On Wednesday night against a minnow Hong Kong attack, all India managed to score in the first six overs was 44, with the loss of Rohit Sharma. This 44 could have made sense had they lost two or more wickets inside the Powerplay as sometimes, players need to steady the ship after losing wickets in quick succession and hence, all of a sudden, it becomes a critical phase. 

But there at Dubai International Cricket Stadium, the situation was completely opposite. They had a chance to demolish the opposition but lacked the courage. And the culprits were none other than KL Rahul and Virat Kohli.

Rohit batted aggressively, smashing 21 off 13 balls before a 19-year-old Ayush Shukla dismissed him in the fifth over. But he received little support from Rahul, who wasted 39 legal balls for his 36 before eventually returning to the pavilion in the 13th over, bowled by a POK-born Mohammad Ghazanfar. At this point, Kohli, on 33 off 28 balls, was not batting with his brute force either.

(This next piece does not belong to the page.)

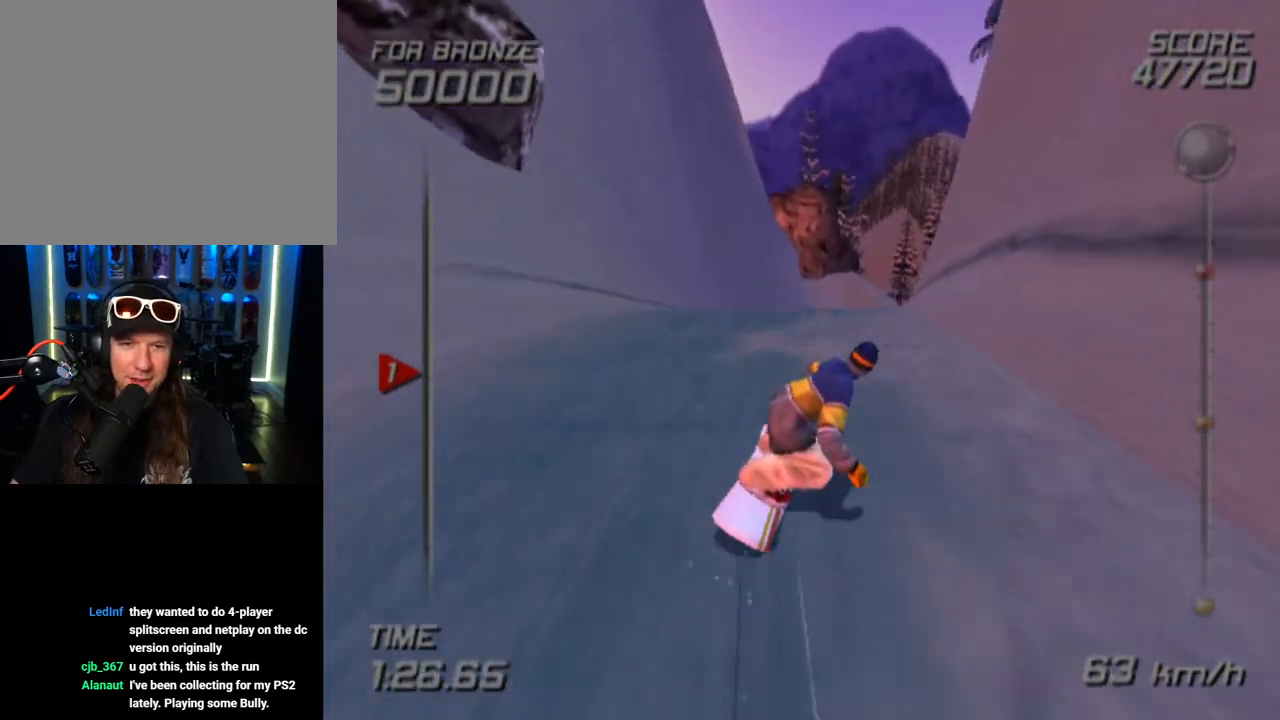
{"buttons": [], "left_stick": "up-right", "right_stick": "center", "events": [[400, "left_stick", "up-right"]]}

Till that moment in the game, there was a slim doubt regarding the Dubai track as many felt it was not an ideal T20 wicket where batters can score runs relentlessly. But unfortunately, it was not the case, courtesy of Suryakumar Yadav’s blitz. Coming at No. 4, when the Men in Blue were hobbling at 94/2, Suryakumar plundered 68 runs off just 26 balls, dazzling with six sixes and as many fours to drive his side close the innings on 192/2. Kohli, from the other end, remained not out on 59 off 44 balls, which includes just one four and three sixes.

Let’s bring clarity to India’s overall innings. Kohli and Rahul batted together for 83 balls and hit one four and five sixes combined whereas Suryakumar singlehandedly smashed 12 boundaries in his 26-ball stay. Surely, it was all about intent, isn’t it?

In contrast, Hong Kong batted in the Powerplay exactly how players should bat in the format in 2022. They fetched 51 in the first six overs, seven runs more than India, albeit losing two wickets. But unlike India, they don’t have many who can set benchmarks in aggressive batting and as a result, they finished on 152/5.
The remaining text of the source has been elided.